POMELLATO

Sebbene la sua storia sia meno antica rispetto a quella di Tiffany e di altri marchi iconici, il brand Pomellato (fondato nel 1967) oggi è tra gli emblemi della più alta produzione di gioielleria. 

Per molti anni l’azienda è stata controllata dal fondatore, ma negli ultimi decenni ha vissuto una fase tanto espansiva quanto problematica. Pomellato, infatti non aveva linea ereditaria diretta (il fondatore Rabolini è deceduto nel 2018) e, in particolare, il pacchetto azionario inizialmente era concentrato per il 73% nelle mani del fondatore e per il 18% della famiglia Signori: quest’ultima aveva già 2002 ceduto la propria quota a Damiani, o meglio alla sua consociata Sparkling, la quale tra il 2011 e il 2013 ha cercato di “scalare” il prestigioso brand durante un lungo contenzioso legale.

Attualmente Pomellato è all’81% del Gruppo Kering, al quale fanno capo anche Gucci, Boucheron e Balenciaga, tutti acquisiti nell’ultimo ventennio dal fondatore Francois Pinault, tra gli uomini più facoltosi d’Europa e proprietario con i Rothschild dei prestigiosi vitigni Bourgogne e Champagne. 

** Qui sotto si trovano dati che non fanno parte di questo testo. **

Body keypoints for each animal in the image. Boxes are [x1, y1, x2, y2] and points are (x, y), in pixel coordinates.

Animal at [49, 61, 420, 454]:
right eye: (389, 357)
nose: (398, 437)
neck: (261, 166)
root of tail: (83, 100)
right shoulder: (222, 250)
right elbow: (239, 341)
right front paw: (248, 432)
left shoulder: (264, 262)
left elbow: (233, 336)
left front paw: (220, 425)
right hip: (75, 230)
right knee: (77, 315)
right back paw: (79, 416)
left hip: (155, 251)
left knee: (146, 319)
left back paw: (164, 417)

Pomellato deve la sua fama anzitutto alle intuizioni di Rabolini, a cui si deve l’invenzione di quei ciondoli da lui definiti “pazzi”, ossia snodabili (orsetto, re) e ad alcune testimonial memorabili come Jane Fonda, Tilda Swinton, Kate Blanchett e, da ultimo, Chiara Ferragni oltre all’attrice Salma Hayek, consorte dell’azionista di maggioranza.

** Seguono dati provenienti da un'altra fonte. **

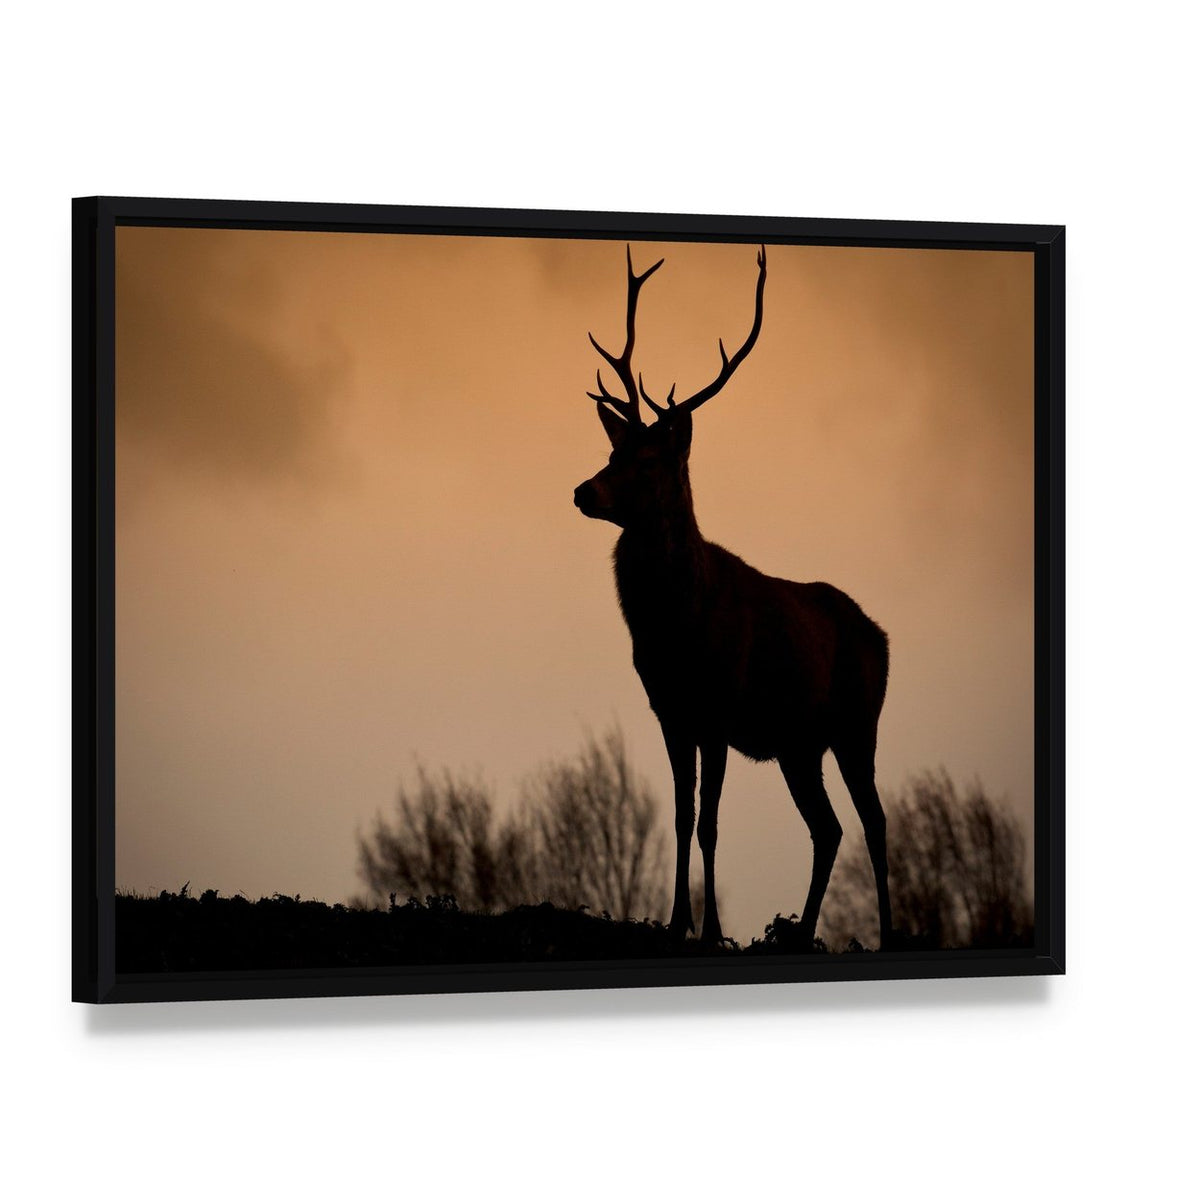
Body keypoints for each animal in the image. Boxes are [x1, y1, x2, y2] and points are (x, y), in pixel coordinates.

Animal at [573, 244, 893, 950]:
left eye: (649, 462)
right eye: (612, 451)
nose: (582, 490)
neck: (674, 628)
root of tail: (883, 635)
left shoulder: (717, 707)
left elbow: (712, 822)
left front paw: (712, 930)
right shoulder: (669, 711)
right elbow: (680, 815)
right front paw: (676, 923)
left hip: (858, 724)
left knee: (875, 823)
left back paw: (888, 934)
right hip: (799, 745)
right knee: (828, 828)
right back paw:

Tramite imponenti campagne pubblicitarie tale marchio ha, di fatto aumentato il suo fatturato dai 138 milioni annui del 2011 ai 186 del 2021, sviluppati in 600 negozi sparsi nel mondo, di cui 86 monomarca.

Certamente le linee pulite delle sue collezioni “Milano” del 2017 e “Nudo” del 2003 hanno lanciato uno stile inconfondibile nell’uso di pietre prima poco conosciute e caratterizzate dal taglio a cupola (“cabochon”) quali la tormalina, la iolite, il peridoto, oltre al diamante e all’acquamarina, ma è il Dodo, lanciato nel 1995 il suo articolo più venduto. Molte sono le leggende sorte intorno a questo animale realmente esistito e chiamato “dronte”, le cui ultime attestazioni risalgono ai tempi di Hobbes e cioè a metà Seicento. Purtroppo di questo goffo bipede, che incuriosì anche Darwin, gli studiosi hanno ritrovato solo un artiglio e pochi frammenti ossei: da ciò deriva la leggenda secondo cui si è estinto perché di esso si nutrivano i marinai. Invero, il dronte/Dodo era un uccello simile ad una grossa colomba, insediatosi migliaia di anni fa nelle isole Mauritius, ove- trovando un ambiente caldo e favorevole- era arrivato a pesare oltre 30 kg tanto da non poter più volare, essendosi atrofizzate- di generazione in generazione- le ali, poco sfruttate da un animale che trovava a terra le sue prede. Ciò però determinò anche la sua fine perché, nidificando sulla terraferma e non sugli alberi rendeva assai vulnerabili i suoi piccoli, a loro volta preda nella catena alimentare. 

Oggi la sua goffa simpatia rende questo “uccello mancato” uno dei più iconici personaggi nel mondo dell’alta gioielleria, riprodotto in centinaia di charms, bracciali e orecchini.